# 08 Sentra 27k engine sludge??!!??



## 88ZX/86NX (Sep 26, 2011)

My cousin has a 2008 sentra with a 2 liter and 27000 miles, he has changed the oil between every 4k and 5k miles since new and the motor sludged up and seized. Nissan told him he never changed the oil, when he produced receipts for the oil changes they said they werent done at nissan, and denied the warantee claim, Granted thery arent 3k mile oil changes but with todays oil and clean running motors that shouldn't happen at 27k miles adn 4k to 5k change intervals. I don't have any real experience with this generation sentra (not old enough yet), but if im not mistaken they no longer are using the SR20DE in this sentra for a 2.0 liter, Is this a fluke? anyone heard of this before?


----------



## smj999smj (Jan 1, 2006)

Your cousin's engine would be an MR20DE; the SR20DE was not an option in 2008. The optional engine is the QR25DE.

Your cousin's vehicle's "normal service schedule" per Nissan calls for 7500 mile oil change intervals. The "severe duty schedule" calls for 3750 mile oil change intervals. "Severe duty" is defined as:

Repeated short trips of less than 5 miles (8 km). 
Repeated short trips of less than 10 miles (16 km) with outside temperatures remaining below freezing. 
Operating in hot weather in stop-and-go "rush hour" traffic. 
Extensive idling and/or low speed driving for long distances, such as police, taxi or door-to-door delivery use. 
Driving in dusty conditions. 
Driving on rough, muddy, or salt spread roads. 
Towing a trailer, using a camper or a car-top carrier.

Nissan cannot legally deny your cousin's warranty solely for his use of non-Nissan materials nor for not having his oil changes performed at a Nissan dealer. Saying you cousin must use Nissan materials and Nissan dealers to service his vehicle in order to qualify for warranty coverage is considered a "tie-in sales provision," which is not allowed under the Magnuson-Moss Warranty Act of 1975. This gives you specific legal rights and if what you say is true, your cousin has the basis for legal action against them. That said, he must still use appropriate materials when servicing his vehicle, ie the recommended API certified 5W30 engine oil and an oil filter designed for his said engine. 

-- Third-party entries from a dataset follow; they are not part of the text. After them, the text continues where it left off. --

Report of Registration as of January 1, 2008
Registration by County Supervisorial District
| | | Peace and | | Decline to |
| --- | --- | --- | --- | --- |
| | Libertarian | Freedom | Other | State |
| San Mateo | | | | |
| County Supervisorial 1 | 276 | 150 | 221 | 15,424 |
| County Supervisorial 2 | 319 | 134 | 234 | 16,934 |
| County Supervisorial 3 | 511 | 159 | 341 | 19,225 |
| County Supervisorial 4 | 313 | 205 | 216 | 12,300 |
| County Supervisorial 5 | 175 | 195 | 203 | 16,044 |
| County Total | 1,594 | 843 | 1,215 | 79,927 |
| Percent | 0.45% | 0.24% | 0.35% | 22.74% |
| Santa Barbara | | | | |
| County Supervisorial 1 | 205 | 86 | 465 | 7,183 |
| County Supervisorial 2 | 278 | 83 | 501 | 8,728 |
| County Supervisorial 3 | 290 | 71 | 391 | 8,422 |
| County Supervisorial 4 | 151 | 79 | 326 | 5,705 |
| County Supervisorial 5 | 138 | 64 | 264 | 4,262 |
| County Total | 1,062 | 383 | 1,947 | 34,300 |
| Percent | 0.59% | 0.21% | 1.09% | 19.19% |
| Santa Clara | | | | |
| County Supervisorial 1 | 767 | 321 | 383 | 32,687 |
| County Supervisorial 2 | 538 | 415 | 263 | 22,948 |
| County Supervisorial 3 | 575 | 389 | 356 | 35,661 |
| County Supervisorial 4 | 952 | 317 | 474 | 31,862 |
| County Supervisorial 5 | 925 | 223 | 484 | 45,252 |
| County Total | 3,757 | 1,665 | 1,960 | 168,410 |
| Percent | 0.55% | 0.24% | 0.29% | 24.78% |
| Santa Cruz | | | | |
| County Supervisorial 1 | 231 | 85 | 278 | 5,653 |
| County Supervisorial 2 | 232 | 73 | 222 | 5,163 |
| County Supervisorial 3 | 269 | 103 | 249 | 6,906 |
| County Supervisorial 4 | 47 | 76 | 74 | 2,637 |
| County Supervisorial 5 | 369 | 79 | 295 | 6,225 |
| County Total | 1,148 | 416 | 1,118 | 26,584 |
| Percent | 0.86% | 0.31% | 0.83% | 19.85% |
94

While I have heard of engine sludge issues with some engines, especially Toyotas, I'm not aware of any regarding Nissan engines nor the MR20DE. That said, assuming the oil and filter were serviced within the Nissan recommended guidlines and your cousin has proof of such services, then Nissan is obligated under the terms of your warranty to correct the problem without charge to him. I would suggest your cousin first seeks action through Nissan's customer service hotline (1-800-NISSAN-1). If that doesn't work, his next step would be to seek advice from an attorney.


----------



## 88ZX/86NX (Sep 26, 2011)

yea, hes tried the nissan service hotline, they won't help at all, his lawsuit is already under way, which is a crying shame because i always considered nissan to be one of the better corporations when it came to customer service. I was just curious to see if this was a common thing (like the Mitsubishi 2.7L V6 that was in many chryslers, if you don't know that engine has a notorious sludge problem and they don't last much more then 80k) So oh well that sucks and i wish him the best, but he probably will not be buying another nissan, and i don't blame him, if that happened to me i'd be pissed, however it did not happen to me so i WILL buy another nissan one day, thanx for your post


----------